Page extract -
-=-=-=-=-

# Visa for Friend



## Rahul0812 (Jan 3, 2010)

Can anyone guide me on how to get a visit/tourist visa for a friend - (a lady less than 30 years old).

All agents etc. have refused to file the application because its a lady travelling alone.


----------



## mrbig (Sep 10, 2009)

Rahul0812 said:


> Can anyone guide me on how to get a visit/tourist visa for a friend - (a lady less than 30 years old).
> 
> All agents etc. have refused to file the application because its a lady travelling alone.


tell her to call her embassy and ask them the route she should take.


----------



## VADXB (Jun 4, 2009)

Rahul0812 said:


> Can anyone guide me on how to get a visit/tourist visa for a friend - (a lady less than 30 years old).
> 
> All agents etc. have refused to file the application because its a lady travelling alone.


Rahul

I presume that your friend would be traveling from India? Ask her to check with VFS Dubai Visa office in India. They can arrange visa if the passenger is flying with Emirates.

Hope this helps

Cheers


----------



## Rahul0812 (Jan 3, 2010)

VADXB said:


> Rahul
> 
> I presume that your friend would be traveling from India? Ask her to check with VFS Dubai Visa office in India. They can arrange visa if the passenger is flying with Emirates.
> 
> ...


Yes she is travelling from India. Even VFS, Delhi has refused - despite the fact that she was ready to provide 2 ITRs, Bank Statements, Gaurantor etc. Some of the dox I believe were not meeting the criteria.

However, as per them an unaccompanied woman less than 30 years of age will not be issued visa by DNRD.


----------

-=-=-=-=-

Given information -
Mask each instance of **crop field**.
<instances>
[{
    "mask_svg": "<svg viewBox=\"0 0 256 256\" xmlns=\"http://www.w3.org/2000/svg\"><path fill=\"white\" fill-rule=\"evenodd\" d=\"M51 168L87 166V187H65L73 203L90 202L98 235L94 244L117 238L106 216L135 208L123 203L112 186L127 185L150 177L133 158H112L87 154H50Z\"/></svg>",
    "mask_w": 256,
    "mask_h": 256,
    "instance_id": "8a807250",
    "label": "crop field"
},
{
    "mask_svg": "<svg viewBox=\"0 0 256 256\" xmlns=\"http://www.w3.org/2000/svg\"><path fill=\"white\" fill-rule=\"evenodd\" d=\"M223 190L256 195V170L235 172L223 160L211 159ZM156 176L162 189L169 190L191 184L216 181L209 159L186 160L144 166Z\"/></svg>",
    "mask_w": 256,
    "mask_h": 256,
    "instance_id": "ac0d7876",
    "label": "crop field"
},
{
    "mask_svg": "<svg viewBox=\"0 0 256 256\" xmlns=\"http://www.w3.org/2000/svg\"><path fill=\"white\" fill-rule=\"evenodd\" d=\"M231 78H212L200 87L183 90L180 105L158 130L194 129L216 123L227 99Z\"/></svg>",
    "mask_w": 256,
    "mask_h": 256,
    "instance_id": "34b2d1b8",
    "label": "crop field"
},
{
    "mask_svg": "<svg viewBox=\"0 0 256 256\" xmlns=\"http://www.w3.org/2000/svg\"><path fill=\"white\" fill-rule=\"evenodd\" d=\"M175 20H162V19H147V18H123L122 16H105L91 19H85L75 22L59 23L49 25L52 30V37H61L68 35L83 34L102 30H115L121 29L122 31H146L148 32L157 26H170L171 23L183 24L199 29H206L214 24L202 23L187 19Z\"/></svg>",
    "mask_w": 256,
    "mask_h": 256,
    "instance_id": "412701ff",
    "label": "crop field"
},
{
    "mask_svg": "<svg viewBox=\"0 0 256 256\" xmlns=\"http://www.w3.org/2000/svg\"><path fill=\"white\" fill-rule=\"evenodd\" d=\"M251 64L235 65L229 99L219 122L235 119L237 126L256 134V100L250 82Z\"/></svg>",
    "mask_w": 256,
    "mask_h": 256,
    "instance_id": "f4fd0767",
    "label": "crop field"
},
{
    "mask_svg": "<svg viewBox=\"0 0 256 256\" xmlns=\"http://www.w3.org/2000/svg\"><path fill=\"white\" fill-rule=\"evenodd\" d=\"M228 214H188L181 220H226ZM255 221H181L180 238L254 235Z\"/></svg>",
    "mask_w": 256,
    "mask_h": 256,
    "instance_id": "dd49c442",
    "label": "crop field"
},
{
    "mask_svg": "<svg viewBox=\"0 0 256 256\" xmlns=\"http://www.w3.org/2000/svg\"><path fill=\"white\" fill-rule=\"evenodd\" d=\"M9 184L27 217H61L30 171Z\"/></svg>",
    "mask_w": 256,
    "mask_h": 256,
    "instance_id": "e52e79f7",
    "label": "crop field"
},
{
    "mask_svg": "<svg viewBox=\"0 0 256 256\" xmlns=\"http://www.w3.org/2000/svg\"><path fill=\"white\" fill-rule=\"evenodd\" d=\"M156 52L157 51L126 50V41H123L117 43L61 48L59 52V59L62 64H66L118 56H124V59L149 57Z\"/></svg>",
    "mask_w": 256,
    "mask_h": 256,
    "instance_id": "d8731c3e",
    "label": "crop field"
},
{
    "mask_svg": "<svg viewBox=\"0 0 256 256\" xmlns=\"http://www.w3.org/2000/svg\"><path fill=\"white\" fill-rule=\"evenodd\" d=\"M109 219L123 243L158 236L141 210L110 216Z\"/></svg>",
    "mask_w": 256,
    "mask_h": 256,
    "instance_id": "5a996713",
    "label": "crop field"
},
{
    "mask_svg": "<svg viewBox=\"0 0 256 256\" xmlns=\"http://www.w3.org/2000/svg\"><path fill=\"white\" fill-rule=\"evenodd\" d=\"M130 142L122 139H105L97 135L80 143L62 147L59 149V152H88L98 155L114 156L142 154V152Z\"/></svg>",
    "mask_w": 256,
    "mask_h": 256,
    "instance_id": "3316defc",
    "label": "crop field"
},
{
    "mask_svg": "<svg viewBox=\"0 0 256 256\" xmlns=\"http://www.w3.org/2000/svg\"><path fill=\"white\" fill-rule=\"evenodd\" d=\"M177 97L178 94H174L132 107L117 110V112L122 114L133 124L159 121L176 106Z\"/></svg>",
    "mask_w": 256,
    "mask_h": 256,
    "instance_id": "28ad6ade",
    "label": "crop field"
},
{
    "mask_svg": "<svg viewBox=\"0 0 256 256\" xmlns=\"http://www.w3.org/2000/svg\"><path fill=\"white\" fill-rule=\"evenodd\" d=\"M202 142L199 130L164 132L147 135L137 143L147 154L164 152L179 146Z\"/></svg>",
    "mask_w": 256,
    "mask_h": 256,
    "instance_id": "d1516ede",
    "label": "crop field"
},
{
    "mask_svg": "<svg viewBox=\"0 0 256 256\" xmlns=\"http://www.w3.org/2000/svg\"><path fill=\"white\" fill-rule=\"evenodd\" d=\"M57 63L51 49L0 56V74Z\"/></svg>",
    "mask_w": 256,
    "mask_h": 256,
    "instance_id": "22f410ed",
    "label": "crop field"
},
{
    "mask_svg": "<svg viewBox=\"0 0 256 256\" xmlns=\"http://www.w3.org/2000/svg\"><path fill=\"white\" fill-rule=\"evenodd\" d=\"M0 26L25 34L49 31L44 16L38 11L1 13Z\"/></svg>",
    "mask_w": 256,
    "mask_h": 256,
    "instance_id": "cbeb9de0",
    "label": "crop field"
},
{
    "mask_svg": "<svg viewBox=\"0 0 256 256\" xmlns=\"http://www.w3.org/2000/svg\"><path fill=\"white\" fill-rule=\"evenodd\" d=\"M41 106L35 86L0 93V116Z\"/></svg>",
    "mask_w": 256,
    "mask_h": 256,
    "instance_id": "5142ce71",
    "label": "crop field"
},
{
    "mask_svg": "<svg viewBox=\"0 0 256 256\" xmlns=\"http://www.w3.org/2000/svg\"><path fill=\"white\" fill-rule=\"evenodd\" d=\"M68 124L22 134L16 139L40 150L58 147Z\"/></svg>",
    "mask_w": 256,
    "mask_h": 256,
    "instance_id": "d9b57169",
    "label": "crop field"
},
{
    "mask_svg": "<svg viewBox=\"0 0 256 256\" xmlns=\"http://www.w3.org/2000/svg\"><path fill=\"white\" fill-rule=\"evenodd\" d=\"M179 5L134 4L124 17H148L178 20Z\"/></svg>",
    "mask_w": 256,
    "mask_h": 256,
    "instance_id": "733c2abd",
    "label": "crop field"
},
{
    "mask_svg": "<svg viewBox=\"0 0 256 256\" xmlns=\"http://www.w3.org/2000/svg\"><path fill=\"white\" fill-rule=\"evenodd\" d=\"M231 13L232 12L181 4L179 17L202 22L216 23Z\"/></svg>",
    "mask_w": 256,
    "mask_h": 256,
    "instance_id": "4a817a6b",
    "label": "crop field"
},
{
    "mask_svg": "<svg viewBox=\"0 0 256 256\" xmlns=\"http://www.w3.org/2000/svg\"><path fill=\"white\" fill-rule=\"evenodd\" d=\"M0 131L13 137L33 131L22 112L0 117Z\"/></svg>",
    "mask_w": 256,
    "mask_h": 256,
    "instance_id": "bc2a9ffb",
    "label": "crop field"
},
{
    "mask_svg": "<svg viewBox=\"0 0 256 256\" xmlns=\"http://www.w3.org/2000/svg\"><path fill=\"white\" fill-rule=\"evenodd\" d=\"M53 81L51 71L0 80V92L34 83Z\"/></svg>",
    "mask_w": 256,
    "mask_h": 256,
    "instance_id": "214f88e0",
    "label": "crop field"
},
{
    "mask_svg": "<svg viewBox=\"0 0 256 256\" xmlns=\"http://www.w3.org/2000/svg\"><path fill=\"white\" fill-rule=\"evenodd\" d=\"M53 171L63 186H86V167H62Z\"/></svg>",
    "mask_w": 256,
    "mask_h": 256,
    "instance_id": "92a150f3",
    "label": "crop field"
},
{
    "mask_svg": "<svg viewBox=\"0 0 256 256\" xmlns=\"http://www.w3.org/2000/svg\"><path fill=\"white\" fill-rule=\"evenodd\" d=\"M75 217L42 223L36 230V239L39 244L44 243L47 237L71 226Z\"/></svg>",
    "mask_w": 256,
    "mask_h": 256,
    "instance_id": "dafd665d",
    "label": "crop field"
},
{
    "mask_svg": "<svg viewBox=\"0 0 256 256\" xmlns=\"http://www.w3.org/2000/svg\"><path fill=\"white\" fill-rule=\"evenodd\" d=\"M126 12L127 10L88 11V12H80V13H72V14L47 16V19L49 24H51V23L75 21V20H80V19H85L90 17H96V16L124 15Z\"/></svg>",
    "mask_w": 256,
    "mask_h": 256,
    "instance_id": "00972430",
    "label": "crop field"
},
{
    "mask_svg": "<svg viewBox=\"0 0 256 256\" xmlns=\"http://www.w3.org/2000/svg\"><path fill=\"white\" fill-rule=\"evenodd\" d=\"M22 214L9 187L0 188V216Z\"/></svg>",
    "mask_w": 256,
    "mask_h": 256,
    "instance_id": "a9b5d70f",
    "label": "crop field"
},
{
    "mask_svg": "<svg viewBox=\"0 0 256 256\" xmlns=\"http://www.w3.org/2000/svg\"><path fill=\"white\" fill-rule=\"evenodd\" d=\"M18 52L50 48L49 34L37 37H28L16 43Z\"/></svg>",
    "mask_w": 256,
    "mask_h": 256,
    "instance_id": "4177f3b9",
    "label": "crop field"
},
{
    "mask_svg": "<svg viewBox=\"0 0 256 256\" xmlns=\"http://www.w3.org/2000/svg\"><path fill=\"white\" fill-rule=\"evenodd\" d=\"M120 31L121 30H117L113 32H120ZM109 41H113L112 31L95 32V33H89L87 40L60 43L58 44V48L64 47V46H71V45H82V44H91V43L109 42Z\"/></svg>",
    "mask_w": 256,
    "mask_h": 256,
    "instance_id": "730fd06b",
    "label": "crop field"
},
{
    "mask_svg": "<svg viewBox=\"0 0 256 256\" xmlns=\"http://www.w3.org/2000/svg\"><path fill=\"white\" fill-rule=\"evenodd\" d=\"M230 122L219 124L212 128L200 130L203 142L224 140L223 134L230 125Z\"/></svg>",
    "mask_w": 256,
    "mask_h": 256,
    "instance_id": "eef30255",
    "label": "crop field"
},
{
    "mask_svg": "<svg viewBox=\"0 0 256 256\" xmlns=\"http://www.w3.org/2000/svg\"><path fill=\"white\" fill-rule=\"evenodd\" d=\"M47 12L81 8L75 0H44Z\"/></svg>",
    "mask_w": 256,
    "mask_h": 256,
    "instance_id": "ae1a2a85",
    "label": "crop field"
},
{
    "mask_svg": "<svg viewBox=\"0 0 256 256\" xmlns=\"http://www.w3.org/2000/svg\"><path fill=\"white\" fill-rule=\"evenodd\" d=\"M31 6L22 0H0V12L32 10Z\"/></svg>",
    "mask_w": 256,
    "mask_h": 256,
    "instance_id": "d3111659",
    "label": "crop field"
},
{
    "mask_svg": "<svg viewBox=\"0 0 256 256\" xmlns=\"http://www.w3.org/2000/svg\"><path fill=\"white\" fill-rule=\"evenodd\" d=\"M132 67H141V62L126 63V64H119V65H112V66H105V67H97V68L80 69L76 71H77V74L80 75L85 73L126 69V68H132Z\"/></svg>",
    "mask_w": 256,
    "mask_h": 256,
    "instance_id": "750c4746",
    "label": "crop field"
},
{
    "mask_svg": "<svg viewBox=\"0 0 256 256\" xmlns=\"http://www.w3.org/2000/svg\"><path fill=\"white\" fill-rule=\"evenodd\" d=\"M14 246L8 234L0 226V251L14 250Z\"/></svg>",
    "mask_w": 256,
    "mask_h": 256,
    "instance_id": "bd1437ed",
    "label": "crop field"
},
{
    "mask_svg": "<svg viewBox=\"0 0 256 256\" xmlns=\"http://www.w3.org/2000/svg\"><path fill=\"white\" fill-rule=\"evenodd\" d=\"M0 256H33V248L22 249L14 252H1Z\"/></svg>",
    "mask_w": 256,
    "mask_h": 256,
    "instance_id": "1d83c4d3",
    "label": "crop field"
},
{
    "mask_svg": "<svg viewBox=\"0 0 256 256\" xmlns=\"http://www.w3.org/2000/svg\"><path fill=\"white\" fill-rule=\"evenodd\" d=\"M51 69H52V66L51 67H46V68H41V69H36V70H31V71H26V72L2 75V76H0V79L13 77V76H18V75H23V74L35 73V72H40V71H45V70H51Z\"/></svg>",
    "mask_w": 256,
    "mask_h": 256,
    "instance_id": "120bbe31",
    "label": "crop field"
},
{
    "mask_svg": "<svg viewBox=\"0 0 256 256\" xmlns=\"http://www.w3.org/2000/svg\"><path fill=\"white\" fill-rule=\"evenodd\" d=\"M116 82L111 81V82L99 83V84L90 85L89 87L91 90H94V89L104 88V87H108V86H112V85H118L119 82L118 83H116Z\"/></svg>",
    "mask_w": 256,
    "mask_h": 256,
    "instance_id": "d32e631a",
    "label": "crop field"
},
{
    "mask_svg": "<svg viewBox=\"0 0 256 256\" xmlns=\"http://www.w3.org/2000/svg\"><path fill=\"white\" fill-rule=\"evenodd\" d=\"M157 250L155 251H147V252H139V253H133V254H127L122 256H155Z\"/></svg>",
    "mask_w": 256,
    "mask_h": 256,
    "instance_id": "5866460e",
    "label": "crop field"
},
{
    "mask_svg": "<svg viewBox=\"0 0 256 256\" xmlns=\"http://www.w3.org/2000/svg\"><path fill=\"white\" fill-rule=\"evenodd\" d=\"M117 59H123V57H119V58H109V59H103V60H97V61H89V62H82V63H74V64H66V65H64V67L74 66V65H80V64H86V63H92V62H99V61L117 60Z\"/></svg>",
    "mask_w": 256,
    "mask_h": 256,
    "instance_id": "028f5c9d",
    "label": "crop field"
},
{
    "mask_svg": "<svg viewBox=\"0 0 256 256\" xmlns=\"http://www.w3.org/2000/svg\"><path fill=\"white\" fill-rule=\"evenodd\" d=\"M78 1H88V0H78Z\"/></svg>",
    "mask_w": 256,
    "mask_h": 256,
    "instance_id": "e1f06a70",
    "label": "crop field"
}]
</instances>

-=-=-=-=-

Goal of the exercise -
Reproduce the whole forum thread about a tourist visa for a friend, word for word.

Solved problem -
# Visa for Friend



## Rahul0812 (Jan 3, 2010)

Can anyone guide me on how to get a visit/tourist visa for a friend - (a lady less than 30 years old).

All agents etc. have refused to file the application because its a lady travelling alone.


----------



## mrbig (Sep 10, 2009)

Rahul0812 said:


> Can anyone guide me on how to get a visit/tourist visa for a friend - (a lady less than 30 years old).
> 
> All agents etc. have refused to file the application because its a lady travelling alone.


tell her to call her embassy and ask them the route she should take.


----------



## VADXB (Jun 4, 2009)

Rahul0812 said:


> Can anyone guide me on how to get a visit/tourist visa for a friend - (a lady less than 30 years old).
> 
> All agents etc. have refused to file the application because its a lady travelling alone.


Rahul

I presume that your friend would be traveling from India? Ask her to check with VFS Dubai Visa office in India. They can arrange visa if the passenger is flying with Emirates.

Hope this helps

Cheers


----------



## Rahul0812 (Jan 3, 2010)

VADXB said:


> Rahul
> 
> I presume that your friend would be traveling from India? Ask her to check with VFS Dubai Visa office in India. They can arrange visa if the passenger is flying with Emirates.
> 
> ...


Yes she is travelling from India. Even VFS, Delhi has refused - despite the fact that she was ready to provide 2 ITRs, Bank Statements, Gaurantor etc. Some of the dox I believe were not meeting the criteria.

However, as per them an unaccompanied woman less than 30 years of age will not be issued visa by DNRD.


----------